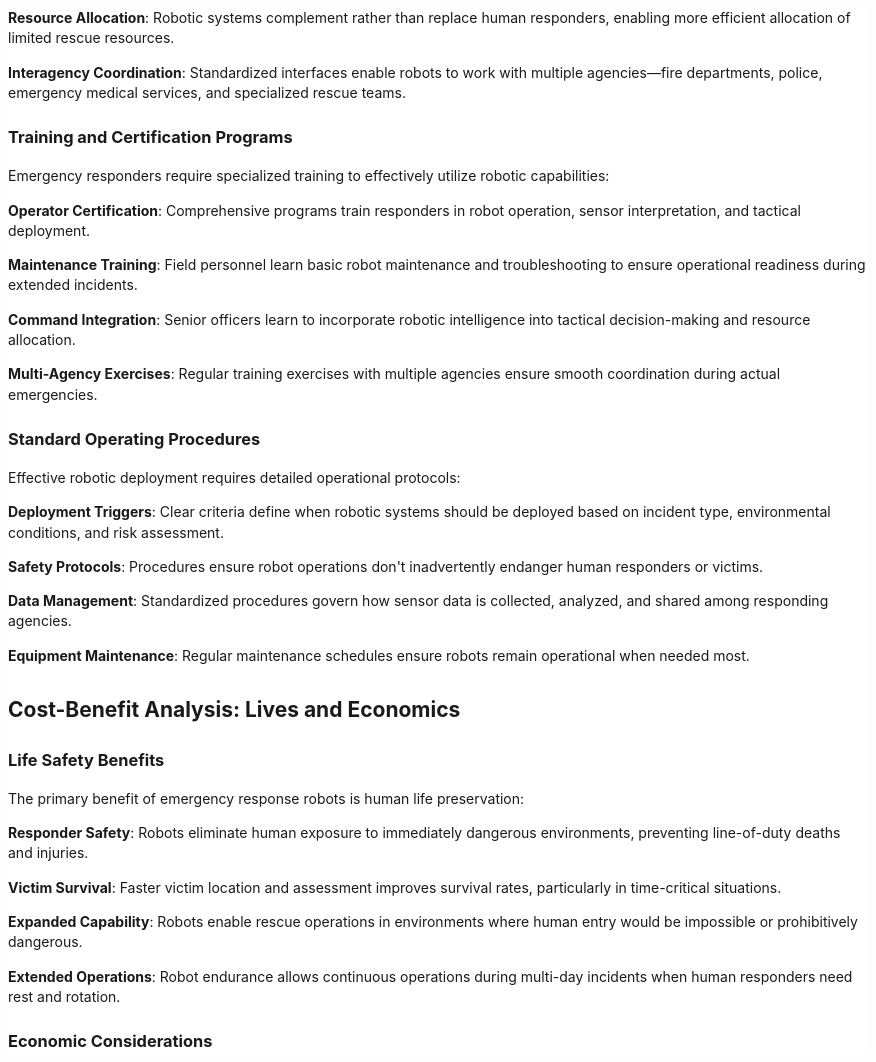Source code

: **Resource Allocation**: Robotic systems complement rather than replace human responders, enabling more efficient allocation of limited rescue resources.

**Interagency Coordination**: Standardized interfaces enable robots to work with multiple agencies—fire departments, police, emergency medical services, and specialized rescue teams.

### Training and Certification Programs

Emergency responders require specialized training to effectively utilize robotic capabilities:

**Operator Certification**: Comprehensive programs train responders in robot operation, sensor interpretation, and tactical deployment.

**Maintenance Training**: Field personnel learn basic robot maintenance and troubleshooting to ensure operational readiness during extended incidents.

**Command Integration**: Senior officers learn to incorporate robotic intelligence into tactical decision-making and resource allocation.

**Multi-Agency Exercises**: Regular training exercises with multiple agencies ensure smooth coordination during actual emergencies.

### Standard Operating Procedures

Effective robotic deployment requires detailed operational protocols:

**Deployment Triggers**: Clear criteria define when robotic systems should be deployed based on incident type, environmental conditions, and risk assessment.

**Safety Protocols**: Procedures ensure robot operations don't inadvertently endanger human responders or victims.

**Data Management**: Standardized procedures govern how sensor data is collected, analyzed, and shared among responding agencies.

**Equipment Maintenance**: Regular maintenance schedules ensure robots remain operational when needed most.

## Cost-Benefit Analysis: Lives and Economics

### Life Safety Benefits

The primary benefit of emergency response robots is human life preservation:

**Responder Safety**: Robots eliminate human exposure to immediately dangerous environments, preventing line-of-duty deaths and injuries.

**Victim Survival**: Faster victim location and assessment improves survival rates, particularly in time-critical situations.

**Expanded Capability**: Robots enable rescue operations in environments where human entry would be impossible or prohibitively dangerous.

**Extended Operations**: Robot endurance allows continuous operations during multi-day incidents when human responders need rest and rotation.

### Economic Considerations
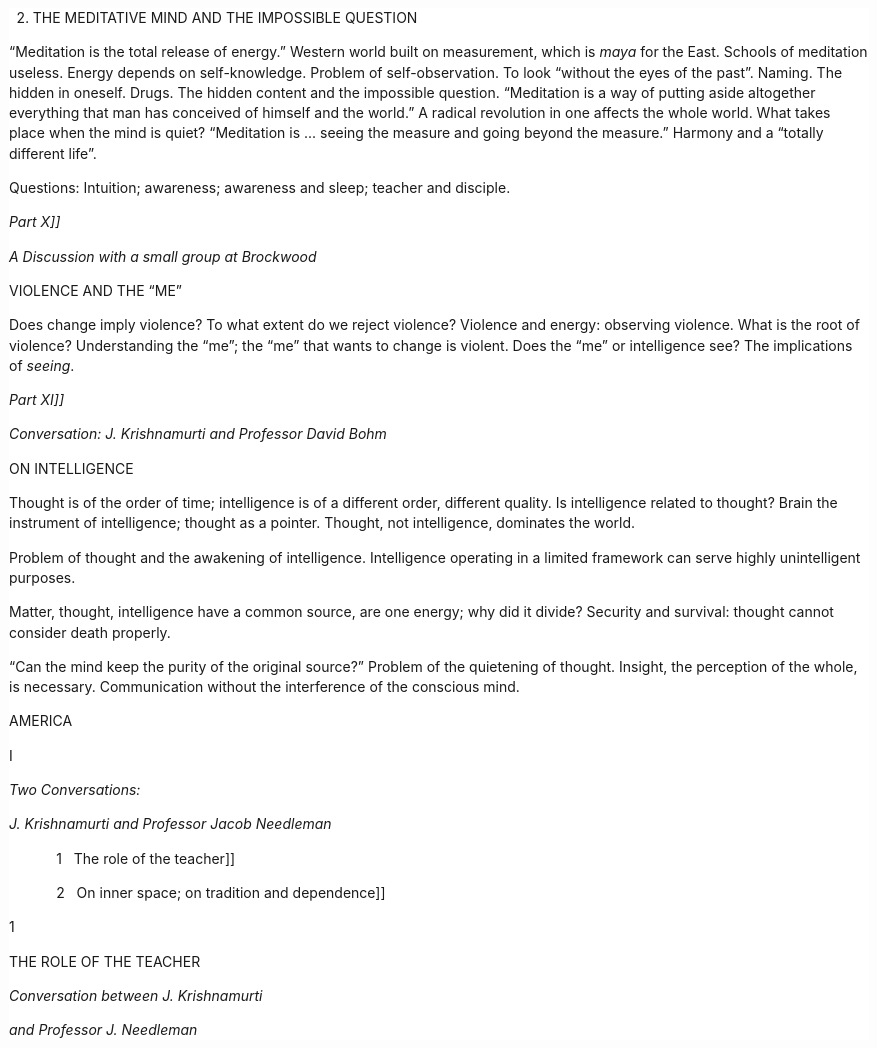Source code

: 2. THE MEDITATIVE MIND AND THE IMPOSSIBLE QUESTION

“Meditation is the total release of energy.” Western world built on measurement, which is _maya_ for the East. Schools of meditation useless. Energy depends on self-knowledge. Problem of self-observation. To look “without the eyes of the past”. Naming. The hidden in oneself. Drugs. The hidden content and the impossible question. “Meditation is a way of putting aside altogether everything that man has conceived of himself and the world.” A radical revolution in one affects the whole world. What takes place when the mind is quiet? “Meditation is ... seeing the measure and going beyond the measure.” Harmony and a “totally different life”.

Questions: Intuition; awareness; awareness and sleep; teacher and disciple.

_Part X]]_

_A Discussion with a small group at Brockwood_

VIOLENCE AND THE “ME”

Does change imply violence? To what extent do we reject violence? Violence and energy: observing violence. What is the root of violence? Understanding the “me”; the “me” that wants to change is violent. Does the “me” or intelligence see? The implications of _seeing_.

_Part XI]]_

_Conversation: J. Krishnamurti and Professor David Bohm_

ON INTELLIGENCE

Thought is of the order of time; intelligence is of a different order, different quality. Is intelligence related to thought? Brain the instrument of intelligence; thought as a pointer. Thought, not intelligence, dominates the world.

Problem of thought and the awakening of intelligence. Intelligence operating in a limited framework can serve highly unintelligent purposes.

Matter, thought, intelligence have a common source, are one energy; why did it divide? Security and survival: thought cannot consider death properly.

“Can the mind keep the purity of the original source?” Problem of the quietening of thought. Insight, the perception of the whole, is necessary. Communication without the interference of the conscious mind.  

AMERICA

I

_Two Conversations:_

_J. Krishnamurti and Professor Jacob Needleman_

            1   The role of the teacher]]

            2   On inner space; on tradition and dependence]]  

1

THE ROLE OF THE TEACHER

_Conversation between J. Krishnamurti_

_and Professor J. Needleman_
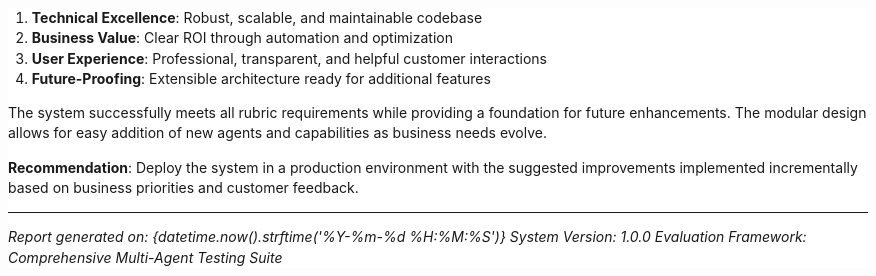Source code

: 1. **Technical Excellence**: Robust, scalable, and maintainable codebase
2. **Business Value**: Clear ROI through automation and optimization
3. **User Experience**: Professional, transparent, and helpful customer interactions
4. **Future-Proofing**: Extensible architecture ready for additional features

The system successfully meets all rubric requirements while providing a foundation for future enhancements. The modular design allows for easy addition of new agents and capabilities as business needs evolve.

**Recommendation**: Deploy the system in a production environment with the suggested improvements implemented incrementally based on business priorities and customer feedback.

---

*Report generated on: {datetime.now().strftime('%Y-%m-%d %H:%M:%S')}*
*System Version: 1.0.0*
*Evaluation Framework: Comprehensive Multi-Agent Testing Suite*

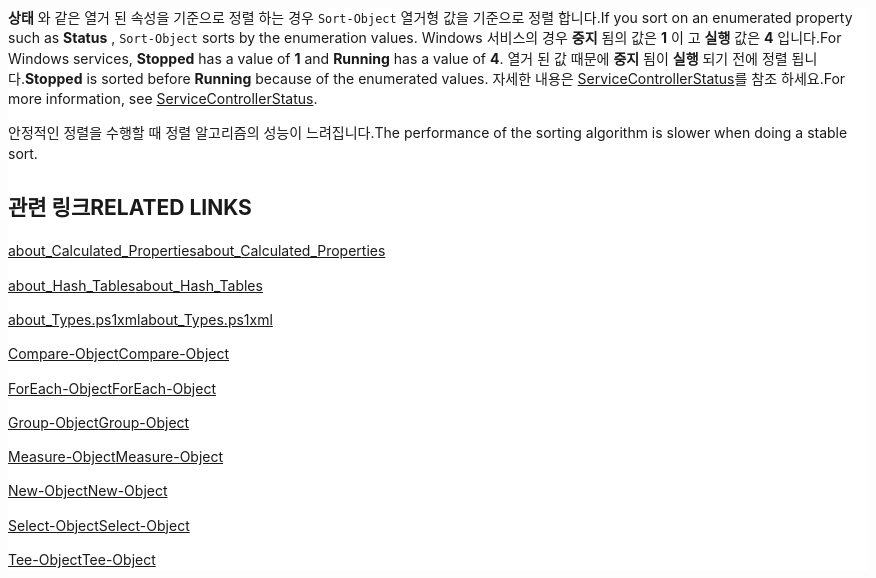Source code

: <span data-ttu-id="c70a2-266">**상태** 와 같은 열거 된 속성을 기준으로 정렬 하는 경우 `Sort-Object` 열거형 값을 기준으로 정렬 합니다.</span><span class="sxs-lookup"><span data-stu-id="c70a2-266">If you sort on an enumerated property such as **Status** , `Sort-Object` sorts by the enumeration values.</span></span> <span data-ttu-id="c70a2-267">Windows 서비스의 경우 **중지** 됨의 값은 **1** 이 고 **실행** 값은 **4** 입니다.</span><span class="sxs-lookup"><span data-stu-id="c70a2-267">For Windows services, **Stopped** has a value of **1** and **Running** has a value of **4**.</span></span>
<span data-ttu-id="c70a2-268">열거 된 값 때문에 **중지** 됨이 **실행** 되기 전에 정렬 됩니다.</span><span class="sxs-lookup"><span data-stu-id="c70a2-268">**Stopped** is sorted before **Running** because of the enumerated values.</span></span> <span data-ttu-id="c70a2-269">자세한 내용은 [ServiceControllerStatus](/dotnet/api/system.serviceprocess.servicecontrollerstatus)를 참조 하세요.</span><span class="sxs-lookup"><span data-stu-id="c70a2-269">For more information, see [ServiceControllerStatus](/dotnet/api/system.serviceprocess.servicecontrollerstatus).</span></span>

<span data-ttu-id="c70a2-270">안정적인 정렬을 수행할 때 정렬 알고리즘의 성능이 느려집니다.</span><span class="sxs-lookup"><span data-stu-id="c70a2-270">The performance of the sorting algorithm is slower when doing a stable sort.</span></span>

## <span data-ttu-id="c70a2-271">관련 링크</span><span class="sxs-lookup"><span data-stu-id="c70a2-271">RELATED LINKS</span></span>

[<span data-ttu-id="c70a2-272">about_Calculated_Properties</span><span class="sxs-lookup"><span data-stu-id="c70a2-272">about_Calculated_Properties</span></span>](../Microsoft.PowerShell.Core/About/about_Calculated_Properties.md)

[<span data-ttu-id="c70a2-273">about_Hash_Tables</span><span class="sxs-lookup"><span data-stu-id="c70a2-273">about_Hash_Tables</span></span>](../Microsoft.PowerShell.Core/About/about_Hash_Tables.md)

[<span data-ttu-id="c70a2-274">about_Types.ps1xml</span><span class="sxs-lookup"><span data-stu-id="c70a2-274">about_Types.ps1xml</span></span>](../Microsoft.PowerShell.Core/About/about_Types.ps1xml.md)

[<span data-ttu-id="c70a2-275">Compare-Object</span><span class="sxs-lookup"><span data-stu-id="c70a2-275">Compare-Object</span></span>](Compare-Object.md)

[<span data-ttu-id="c70a2-276">ForEach-Object</span><span class="sxs-lookup"><span data-stu-id="c70a2-276">ForEach-Object</span></span>](../Microsoft.PowerShell.Core/ForEach-Object.md)

[<span data-ttu-id="c70a2-277">Group-Object</span><span class="sxs-lookup"><span data-stu-id="c70a2-277">Group-Object</span></span>](Group-Object.md)

[<span data-ttu-id="c70a2-278">Measure-Object</span><span class="sxs-lookup"><span data-stu-id="c70a2-278">Measure-Object</span></span>](Measure-Object.md)

[<span data-ttu-id="c70a2-279">New-Object</span><span class="sxs-lookup"><span data-stu-id="c70a2-279">New-Object</span></span>](New-Object.md)

[<span data-ttu-id="c70a2-280">Select-Object</span><span class="sxs-lookup"><span data-stu-id="c70a2-280">Select-Object</span></span>](Select-Object.md)

[<span data-ttu-id="c70a2-281">Tee-Object</span><span class="sxs-lookup"><span data-stu-id="c70a2-281">Tee-Object</span></span>](Tee-Object.md)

* [Task brief]
Only the lines from the start of the records to the line with "Effective robotic deployment" belong in the copy. Print them exactly, minus pictures.

* [Solution to the problem]
Source code

: **Resource Allocation**: Robotic systems complement rather than replace human responders, enabling more efficient allocation of limited rescue resources.

**Interagency Coordination**: Standardized interfaces enable robots to work with multiple agencies—fire departments, police, emergency medical services, and specialized rescue teams.

### Training and Certification Programs

Emergency responders require specialized training to effectively utilize robotic capabilities:

**Operator Certification**: Comprehensive programs train responders in robot operation, sensor interpretation, and tactical deployment.

**Maintenance Training**: Field personnel learn basic robot maintenance and troubleshooting to ensure operational readiness during extended incidents.

**Command Integration**: Senior officers learn to incorporate robotic intelligence into tactical decision-making and resource allocation.

**Multi-Agency Exercises**: Regular training exercises with multiple agencies ensure smooth coordination during actual emergencies.

### Standard Operating Procedures

Effective robotic deployment requires detailed operational protocols:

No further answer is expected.